#### Aim of the task
Rewrite the listing below with every "photo" changed to "snapshot" and everything else left unchanged. Omit the pictures from your version.

----------

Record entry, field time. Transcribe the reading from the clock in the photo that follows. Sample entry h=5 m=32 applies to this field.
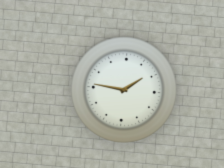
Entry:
h=1 m=46
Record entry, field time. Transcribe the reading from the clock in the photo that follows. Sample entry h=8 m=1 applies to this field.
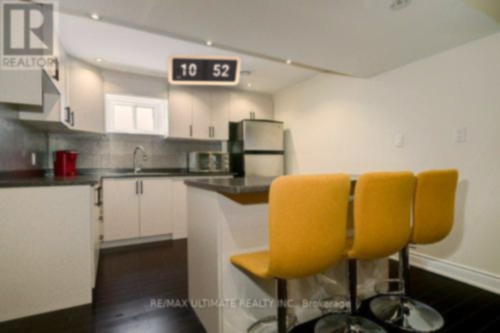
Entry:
h=10 m=52
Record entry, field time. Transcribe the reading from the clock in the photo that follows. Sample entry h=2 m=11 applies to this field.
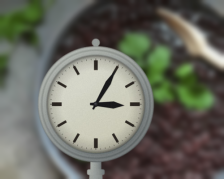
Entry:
h=3 m=5
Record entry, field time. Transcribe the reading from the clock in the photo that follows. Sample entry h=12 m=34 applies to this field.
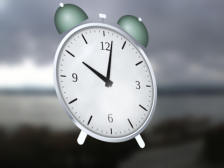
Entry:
h=10 m=2
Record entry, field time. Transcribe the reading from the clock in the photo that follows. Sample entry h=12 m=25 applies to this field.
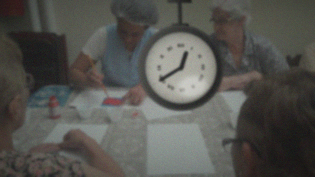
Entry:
h=12 m=40
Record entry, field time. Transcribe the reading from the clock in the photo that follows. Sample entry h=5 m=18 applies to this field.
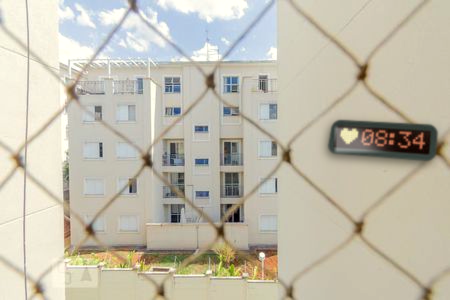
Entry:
h=8 m=34
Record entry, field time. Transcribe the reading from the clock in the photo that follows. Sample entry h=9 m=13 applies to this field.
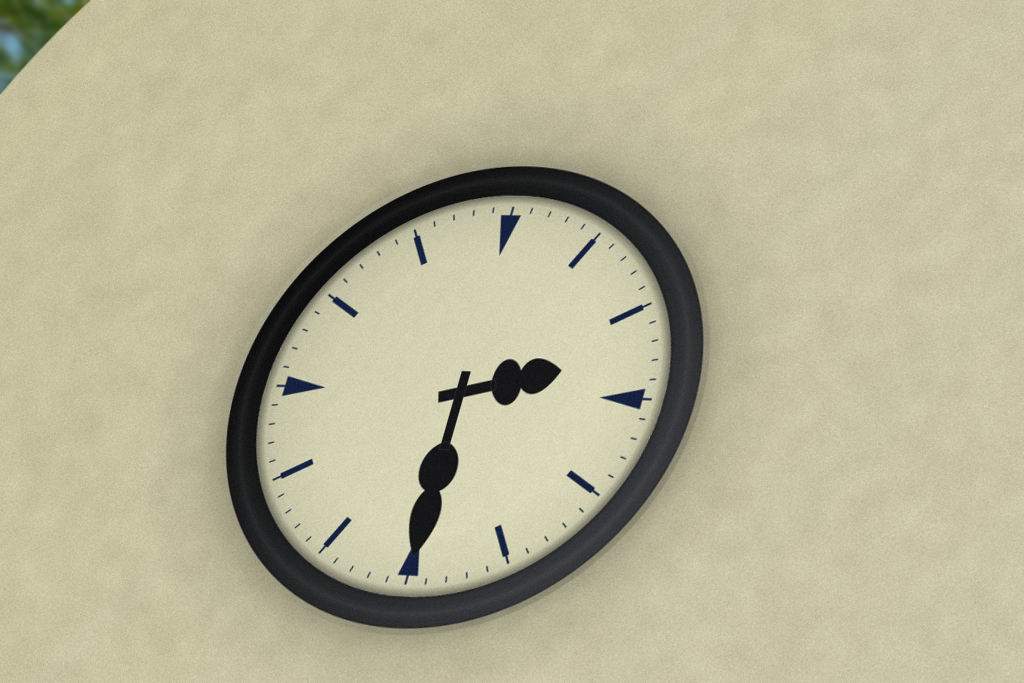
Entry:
h=2 m=30
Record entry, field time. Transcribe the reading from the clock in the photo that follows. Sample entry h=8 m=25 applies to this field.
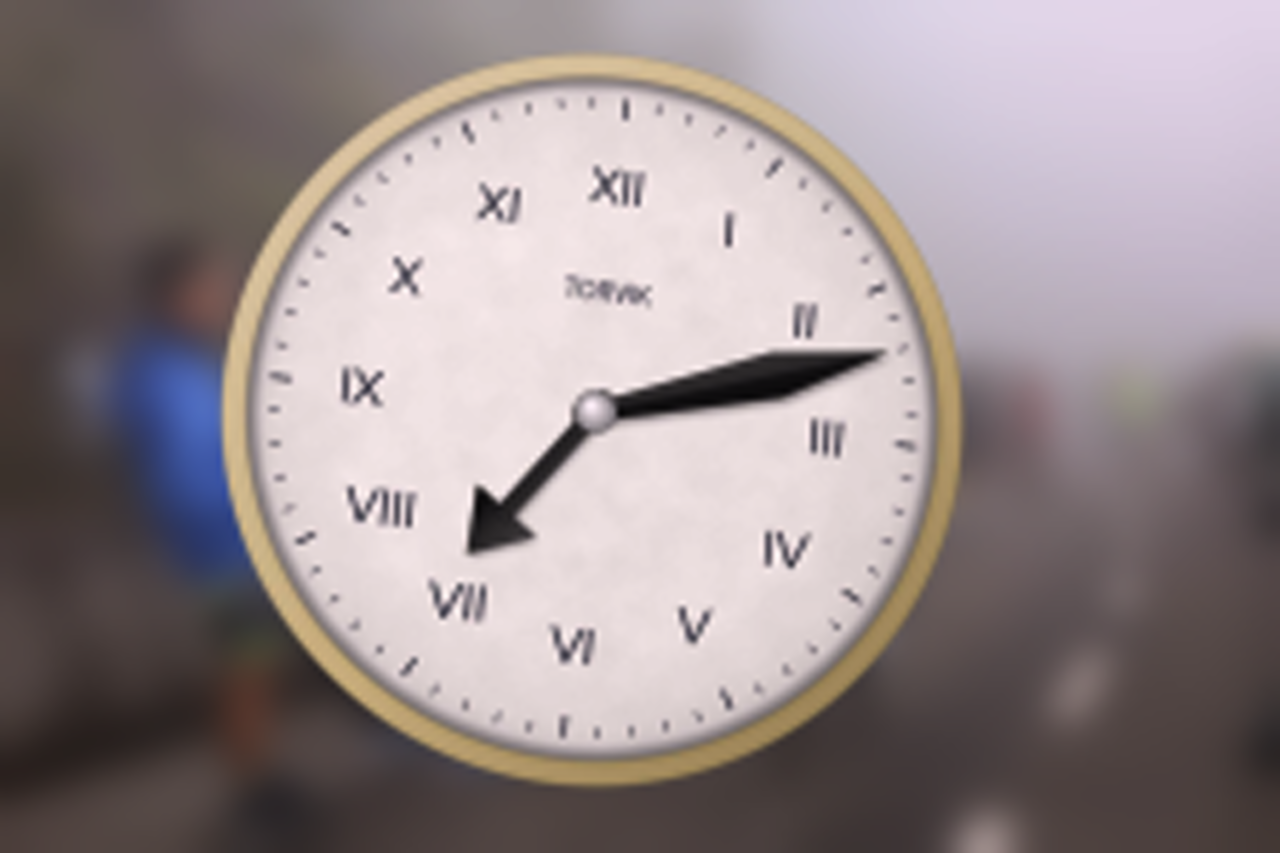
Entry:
h=7 m=12
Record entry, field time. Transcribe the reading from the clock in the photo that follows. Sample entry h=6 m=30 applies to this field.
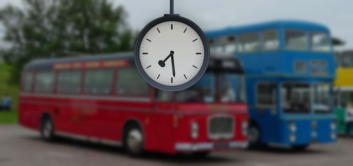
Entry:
h=7 m=29
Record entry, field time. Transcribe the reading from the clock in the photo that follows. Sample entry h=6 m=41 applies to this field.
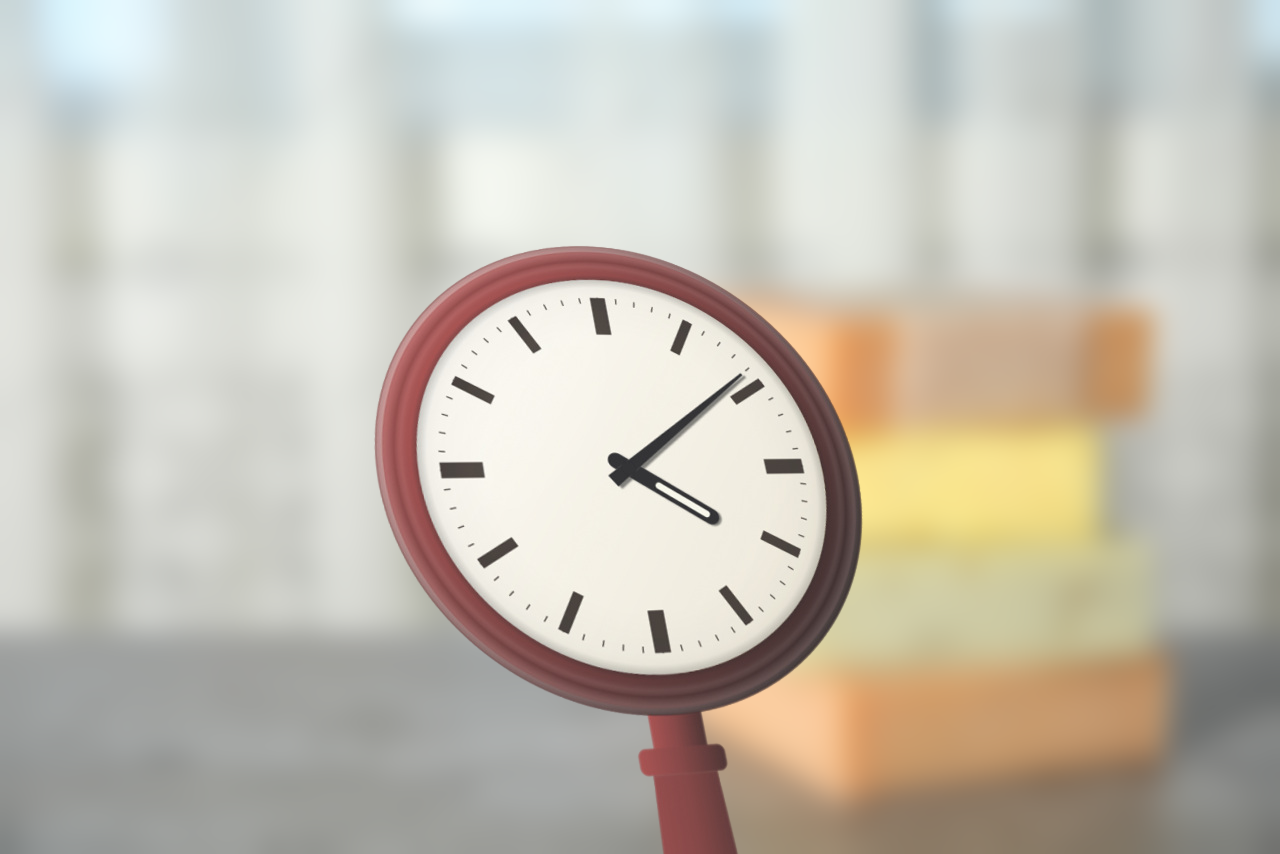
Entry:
h=4 m=9
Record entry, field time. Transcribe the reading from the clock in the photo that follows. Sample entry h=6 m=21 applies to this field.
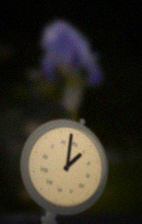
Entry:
h=12 m=58
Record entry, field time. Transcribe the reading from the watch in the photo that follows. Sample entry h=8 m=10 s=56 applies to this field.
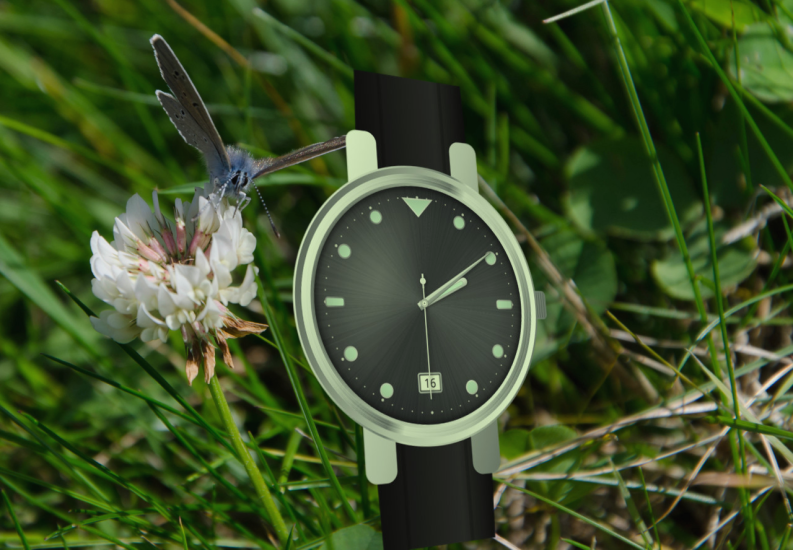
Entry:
h=2 m=9 s=30
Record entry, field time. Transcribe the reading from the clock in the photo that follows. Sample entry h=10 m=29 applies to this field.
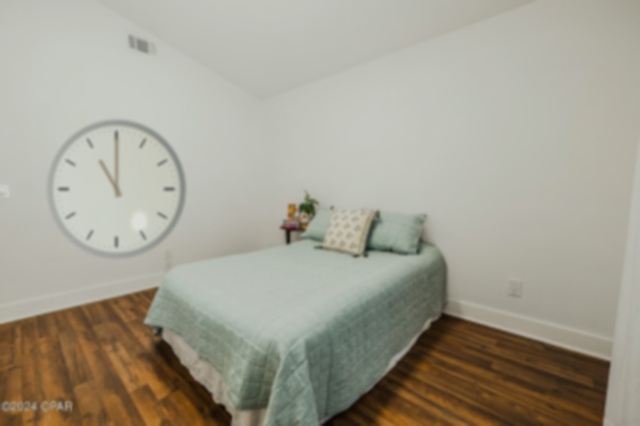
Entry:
h=11 m=0
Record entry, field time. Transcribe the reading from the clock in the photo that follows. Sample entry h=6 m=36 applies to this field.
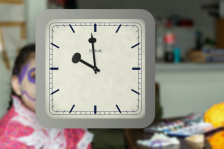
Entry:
h=9 m=59
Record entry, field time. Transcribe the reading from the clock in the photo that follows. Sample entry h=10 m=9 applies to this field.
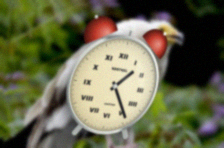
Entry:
h=1 m=24
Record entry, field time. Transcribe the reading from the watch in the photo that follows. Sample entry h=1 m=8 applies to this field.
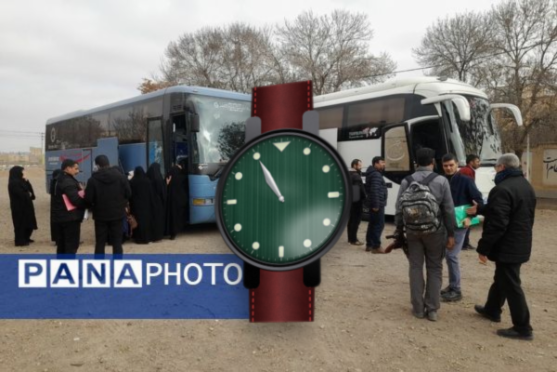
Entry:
h=10 m=55
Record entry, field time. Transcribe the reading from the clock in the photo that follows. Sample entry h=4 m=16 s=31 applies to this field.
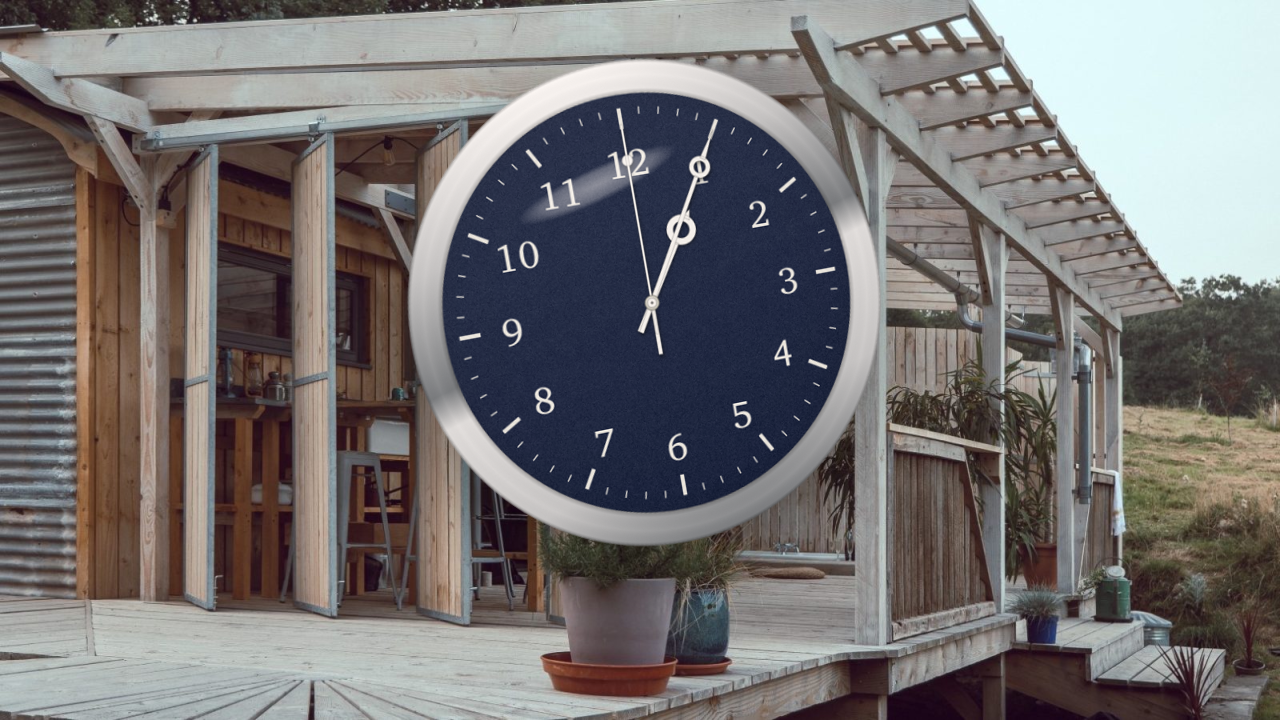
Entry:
h=1 m=5 s=0
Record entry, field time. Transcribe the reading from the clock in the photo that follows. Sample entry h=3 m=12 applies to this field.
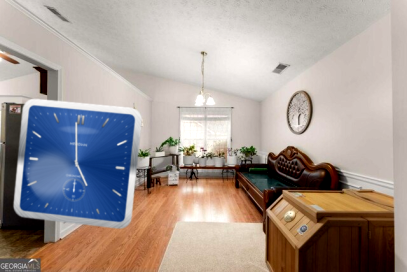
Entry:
h=4 m=59
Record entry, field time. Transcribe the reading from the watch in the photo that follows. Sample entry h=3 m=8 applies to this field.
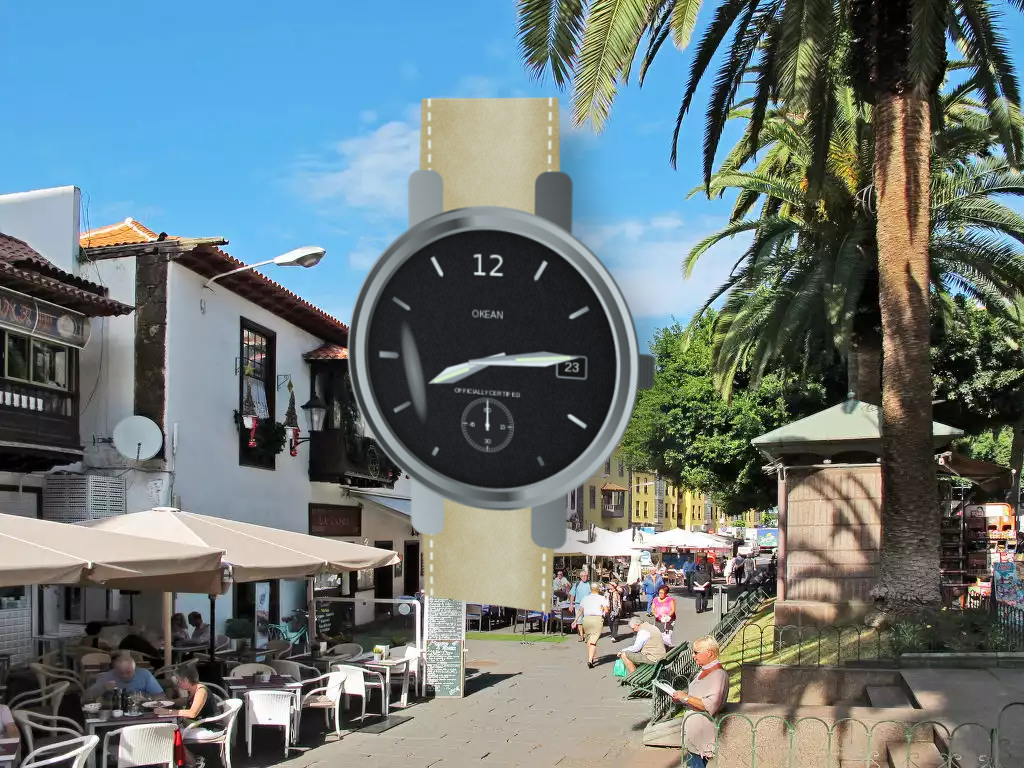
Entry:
h=8 m=14
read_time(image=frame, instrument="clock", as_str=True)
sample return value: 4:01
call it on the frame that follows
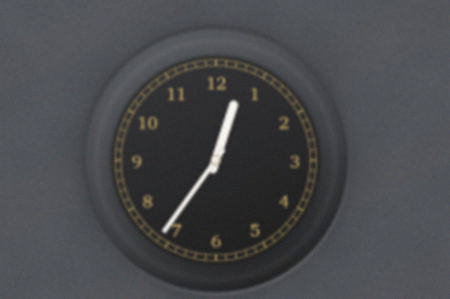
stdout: 12:36
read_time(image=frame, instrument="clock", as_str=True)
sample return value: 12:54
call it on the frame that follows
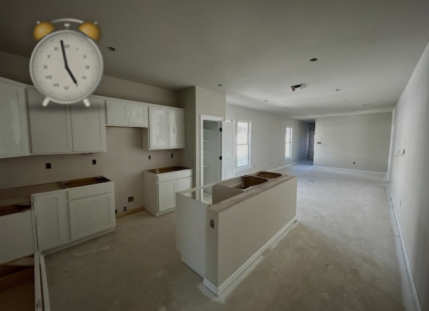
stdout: 4:58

----------

#### Task output
Record entry, field time. Transcribe the reading from the clock in the snapshot that follows. Sample entry h=5 m=32 applies to this field.
Entry:
h=1 m=46
Record entry, field time. Transcribe the reading from the clock in the snapshot that follows. Sample entry h=8 m=1 applies to this field.
Entry:
h=10 m=52
Record entry, field time. Transcribe the reading from the clock in the snapshot that follows. Sample entry h=2 m=11 applies to this field.
Entry:
h=3 m=5
Record entry, field time. Transcribe the reading from the clock in the snapshot that follows. Sample entry h=12 m=34 applies to this field.
Entry:
h=10 m=2
Record entry, field time. Transcribe the reading from the clock in the snapshot that follows. Sample entry h=12 m=25 applies to this field.
Entry:
h=12 m=40
Record entry, field time. Transcribe the reading from the clock in the snapshot that follows. Sample entry h=5 m=18 applies to this field.
Entry:
h=8 m=34
Record entry, field time. Transcribe the reading from the clock in the snapshot that follows. Sample entry h=9 m=13 applies to this field.
Entry:
h=2 m=30
Record entry, field time. Transcribe the reading from the clock in the snapshot that follows. Sample entry h=8 m=25 applies to this field.
Entry:
h=7 m=12
Record entry, field time. Transcribe the reading from the clock in the snapshot that follows. Sample entry h=6 m=30 applies to this field.
Entry:
h=7 m=29
Record entry, field time. Transcribe the reading from the clock in the snapshot that follows. Sample entry h=6 m=41 applies to this field.
Entry:
h=4 m=9
Record entry, field time. Transcribe the reading from the clock in the snapshot that follows. Sample entry h=6 m=21 applies to this field.
Entry:
h=12 m=58
Record entry, field time. Transcribe the reading from the watch in the snapshot that follows. Sample entry h=8 m=10 s=56 applies to this field.
Entry:
h=2 m=9 s=30
Record entry, field time. Transcribe the reading from the clock in the snapshot that follows. Sample entry h=10 m=29 applies to this field.
Entry:
h=11 m=0
Record entry, field time. Transcribe the reading from the clock in the snapshot that follows. Sample entry h=6 m=36 applies to this field.
Entry:
h=9 m=59
Record entry, field time. Transcribe the reading from the clock in the snapshot that follows. Sample entry h=10 m=9 applies to this field.
Entry:
h=1 m=24
Record entry, field time. Transcribe the reading from the watch in the snapshot that follows. Sample entry h=1 m=8 applies to this field.
Entry:
h=10 m=55
Record entry, field time. Transcribe the reading from the clock in the snapshot that follows. Sample entry h=4 m=16 s=31 applies to this field.
Entry:
h=1 m=5 s=0
Record entry, field time. Transcribe the reading from the clock in the snapshot that follows. Sample entry h=3 m=12 applies to this field.
Entry:
h=4 m=59
Record entry, field time. Transcribe the reading from the watch in the snapshot that follows. Sample entry h=3 m=8 applies to this field.
Entry:
h=8 m=14
read_time(image=frame, instrument="clock", as_str=True)
sample return value: 4:01
call it on the frame that follows
stdout: 12:36
read_time(image=frame, instrument="clock", as_str=True)
sample return value: 12:54
call it on the frame that follows
stdout: 4:58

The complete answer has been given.